→ **Input material**
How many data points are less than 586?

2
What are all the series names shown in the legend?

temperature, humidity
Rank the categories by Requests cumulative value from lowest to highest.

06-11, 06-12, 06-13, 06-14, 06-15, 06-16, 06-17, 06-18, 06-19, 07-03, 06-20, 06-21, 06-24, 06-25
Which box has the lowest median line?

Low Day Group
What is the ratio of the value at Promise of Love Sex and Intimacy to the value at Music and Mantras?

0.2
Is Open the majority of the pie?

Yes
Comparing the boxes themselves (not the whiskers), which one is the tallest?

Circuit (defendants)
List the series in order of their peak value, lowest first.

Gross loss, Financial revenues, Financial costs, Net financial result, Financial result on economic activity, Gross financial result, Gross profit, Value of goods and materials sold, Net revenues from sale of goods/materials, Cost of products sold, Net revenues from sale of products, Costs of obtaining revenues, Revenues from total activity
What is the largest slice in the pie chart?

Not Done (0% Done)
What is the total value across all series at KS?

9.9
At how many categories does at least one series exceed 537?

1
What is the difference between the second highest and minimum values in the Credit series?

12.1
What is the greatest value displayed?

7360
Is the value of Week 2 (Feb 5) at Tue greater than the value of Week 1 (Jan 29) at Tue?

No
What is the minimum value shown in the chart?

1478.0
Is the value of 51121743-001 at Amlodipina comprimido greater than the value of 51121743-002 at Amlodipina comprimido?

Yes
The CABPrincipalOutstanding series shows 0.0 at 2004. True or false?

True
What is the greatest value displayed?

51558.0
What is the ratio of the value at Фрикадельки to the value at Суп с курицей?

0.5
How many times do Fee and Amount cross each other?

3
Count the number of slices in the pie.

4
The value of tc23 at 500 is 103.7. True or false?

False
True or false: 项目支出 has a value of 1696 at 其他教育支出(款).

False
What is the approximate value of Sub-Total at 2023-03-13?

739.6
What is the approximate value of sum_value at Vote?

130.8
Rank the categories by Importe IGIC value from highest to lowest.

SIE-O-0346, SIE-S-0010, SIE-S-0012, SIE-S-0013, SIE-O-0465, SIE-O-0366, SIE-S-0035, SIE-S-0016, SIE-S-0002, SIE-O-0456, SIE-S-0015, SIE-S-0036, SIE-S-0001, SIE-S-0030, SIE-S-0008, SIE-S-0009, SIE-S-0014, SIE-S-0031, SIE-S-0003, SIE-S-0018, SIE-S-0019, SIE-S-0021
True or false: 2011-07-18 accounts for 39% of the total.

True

→ **Task requirements**
Could you copy all of the data above word for word, line by line, with nothing left out or changed?

→ **Your solution**
How many data points are less than 586?

2
What are all the series names shown in the legend?

temperature, humidity
Rank the categories by Requests cumulative value from lowest to highest.

06-11, 06-12, 06-13, 06-14, 06-15, 06-16, 06-17, 06-18, 06-19, 07-03, 06-20, 06-21, 06-24, 06-25
Which box has the lowest median line?

Low Day Group
What is the ratio of the value at Promise of Love Sex and Intimacy to the value at Music and Mantras?

0.2
Is Open the majority of the pie?

Yes
Comparing the boxes themselves (not the whiskers), which one is the tallest?

Circuit (defendants)
List the series in order of their peak value, lowest first.

Gross loss, Financial revenues, Financial costs, Net financial result, Financial result on economic activity, Gross financial result, Gross profit, Value of goods and materials sold, Net revenues from sale of goods/materials, Cost of products sold, Net revenues from sale of products, Costs of obtaining revenues, Revenues from total activity
What is the largest slice in the pie chart?

Not Done (0% Done)
What is the total value across all series at KS?

9.9
At how many categories does at least one series exceed 537?

1
What is the difference between the second highest and minimum values in the Credit series?

12.1
What is the greatest value displayed?

7360
Is the value of Week 2 (Feb 5) at Tue greater than the value of Week 1 (Jan 29) at Tue?

No
What is the minimum value shown in the chart?

1478.0
Is the value of 51121743-001 at Amlodipina comprimido greater than the value of 51121743-002 at Amlodipina comprimido?

Yes
The CABPrincipalOutstanding series shows 0.0 at 2004. True or false?

True
What is the greatest value displayed?

51558.0
What is the ratio of the value at Фрикадельки to the value at Суп с курицей?

0.5
How many times do Fee and Amount cross each other?

3
Count the number of slices in the pie.

4
The value of tc23 at 500 is 103.7. True or false?

False
True or false: 项目支出 has a value of 1696 at 其他教育支出(款).

False
What is the approximate value of Sub-Total at 2023-03-13?

739.6
What is the approximate value of sum_value at Vote?

130.8
Rank the categories by Importe IGIC value from highest to lowest.

SIE-O-0346, SIE-S-0010, SIE-S-0012, SIE-S-0013, SIE-O-0465, SIE-O-0366, SIE-S-0035, SIE-S-0016, SIE-S-0002, SIE-O-0456, SIE-S-0015, SIE-S-0036, SIE-S-0001, SIE-S-0030, SIE-S-0008, SIE-S-0009, SIE-S-0014, SIE-S-0031, SIE-S-0003, SIE-S-0018, SIE-S-0019, SIE-S-0021
True or false: 2011-07-18 accounts for 39% of the total.

True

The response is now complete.